Patricia Marcano, do Armando.info, recebeu menção especial pelo trabalho intitulado “Reféns da lei. Investigação especial sobre a prática de Sippenhaft na Venezuela”, reportagem que revelou as técnicas de punição e tortura a que são submetidos os familiares de venezuelanos perseguidos por motivos políticos.
“São histórias que infelizmente continuam a acontecer”, disse Marcano. “A ideia do jornalismo, neste momento, é documentar e relembrar para que no futuro não repitamos estes acontecimentos atrozes que ocorreram e continuam a ocorrer.”
Outros trabalhos premiados pelo Ipys Venezuela foram a investigação intitulada “Los señores del oro”, publicada em Armando.info, Correo del Caroní e OCCRP. O júri a considerou uma reportagem que “expõe não só o negócio do ouro na Venezuela, mas também a parte humana da extração, a ligação internacional e o impacto ambiental”.

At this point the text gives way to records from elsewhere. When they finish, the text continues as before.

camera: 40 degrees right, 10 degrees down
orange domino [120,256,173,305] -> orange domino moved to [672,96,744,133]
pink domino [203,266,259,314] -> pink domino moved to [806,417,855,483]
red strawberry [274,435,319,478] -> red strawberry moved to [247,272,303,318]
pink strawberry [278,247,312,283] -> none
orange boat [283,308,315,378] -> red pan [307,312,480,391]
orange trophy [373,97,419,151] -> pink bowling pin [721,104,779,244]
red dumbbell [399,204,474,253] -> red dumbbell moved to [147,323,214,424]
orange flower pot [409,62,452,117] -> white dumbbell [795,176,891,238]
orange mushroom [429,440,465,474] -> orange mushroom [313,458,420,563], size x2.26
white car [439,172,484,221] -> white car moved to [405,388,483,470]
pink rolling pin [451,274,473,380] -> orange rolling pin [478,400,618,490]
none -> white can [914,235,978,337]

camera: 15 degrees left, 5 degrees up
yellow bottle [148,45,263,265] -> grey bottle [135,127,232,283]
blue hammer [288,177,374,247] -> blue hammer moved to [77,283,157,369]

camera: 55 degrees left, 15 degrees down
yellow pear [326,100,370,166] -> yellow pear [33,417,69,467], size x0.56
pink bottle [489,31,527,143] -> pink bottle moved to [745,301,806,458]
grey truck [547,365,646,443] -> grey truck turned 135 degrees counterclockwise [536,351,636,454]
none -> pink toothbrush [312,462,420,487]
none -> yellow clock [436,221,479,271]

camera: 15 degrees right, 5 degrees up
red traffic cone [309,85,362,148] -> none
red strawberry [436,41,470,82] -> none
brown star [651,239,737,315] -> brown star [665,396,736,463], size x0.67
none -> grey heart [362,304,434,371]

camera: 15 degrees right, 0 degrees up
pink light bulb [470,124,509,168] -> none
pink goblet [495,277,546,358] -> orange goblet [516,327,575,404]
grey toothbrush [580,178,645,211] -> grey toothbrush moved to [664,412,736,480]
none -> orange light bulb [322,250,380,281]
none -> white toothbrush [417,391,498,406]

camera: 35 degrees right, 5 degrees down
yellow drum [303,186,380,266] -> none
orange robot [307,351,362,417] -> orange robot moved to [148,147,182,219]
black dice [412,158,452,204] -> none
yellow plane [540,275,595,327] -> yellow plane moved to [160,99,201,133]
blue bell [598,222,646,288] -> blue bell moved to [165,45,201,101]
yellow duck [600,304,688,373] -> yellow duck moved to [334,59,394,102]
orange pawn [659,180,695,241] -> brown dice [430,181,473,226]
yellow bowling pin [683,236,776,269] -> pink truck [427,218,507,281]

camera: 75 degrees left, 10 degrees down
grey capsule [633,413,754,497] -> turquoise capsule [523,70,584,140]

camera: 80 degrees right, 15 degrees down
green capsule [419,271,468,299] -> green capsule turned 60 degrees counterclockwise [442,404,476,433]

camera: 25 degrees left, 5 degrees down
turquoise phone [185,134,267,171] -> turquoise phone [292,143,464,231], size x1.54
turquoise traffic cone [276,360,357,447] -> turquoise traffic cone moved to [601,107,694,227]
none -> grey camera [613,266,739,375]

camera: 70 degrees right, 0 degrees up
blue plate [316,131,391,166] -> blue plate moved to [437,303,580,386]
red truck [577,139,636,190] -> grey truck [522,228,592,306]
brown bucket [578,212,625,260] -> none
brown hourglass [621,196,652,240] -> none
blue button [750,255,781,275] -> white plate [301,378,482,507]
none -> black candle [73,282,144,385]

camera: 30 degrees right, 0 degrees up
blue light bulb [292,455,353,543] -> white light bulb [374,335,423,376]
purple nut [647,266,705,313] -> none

Na categoria investigação, também saiu vencedor o trabalho “Trem Aragua: por trás da exploração sexual de migrantes na América Latina”, publicado por El Espectador e pela Alianza Rebelde Investiga (ARI), formada pelos meios digitais Runrun.es, El Pitazo e TalCual. Esta reportagem se destacou “pelo acesso aos testemunhos de vítimas de exploração sexual e pelo dinamismo na narração de um tema relevante e sensível tanto na Venezuela como no mundo”.
Werner, que desde o Uruguai tem documentado violações da liberdade de expressão através da organização sem fins lucrativos pelo direito à informação Cainfo, trouxe à mesa os desafios que os jornalistas enfrentam em contextos autoritários. Segundo ele, os jornalistas não devem apenas informar, mas também realizar uma espécie de tarefa evangelizadora e pedagógica junto à população.
“O jornalista deve fazer suas pesquisas e obter informações onde há pessoas que não querem que essas informações sejam conhecidas”, disse Werner. “E depois vem a parte de explicar às pessoas que estão a ser vítimas de campanhas de desinformação ou que o governo que têm não é tão maravilhoso. O jornalismo investigativo em nossa região tem uma responsabilidade social”, disso.
“Isso pode ser difícil compreender em outros contextos, muito mais democráticos, onde o jornalismo obviamente faz o seu trabalho, mas não enfrenta os desafios e obstáculos que os jornalistas latino-americanos enfrentam”, acrescentou.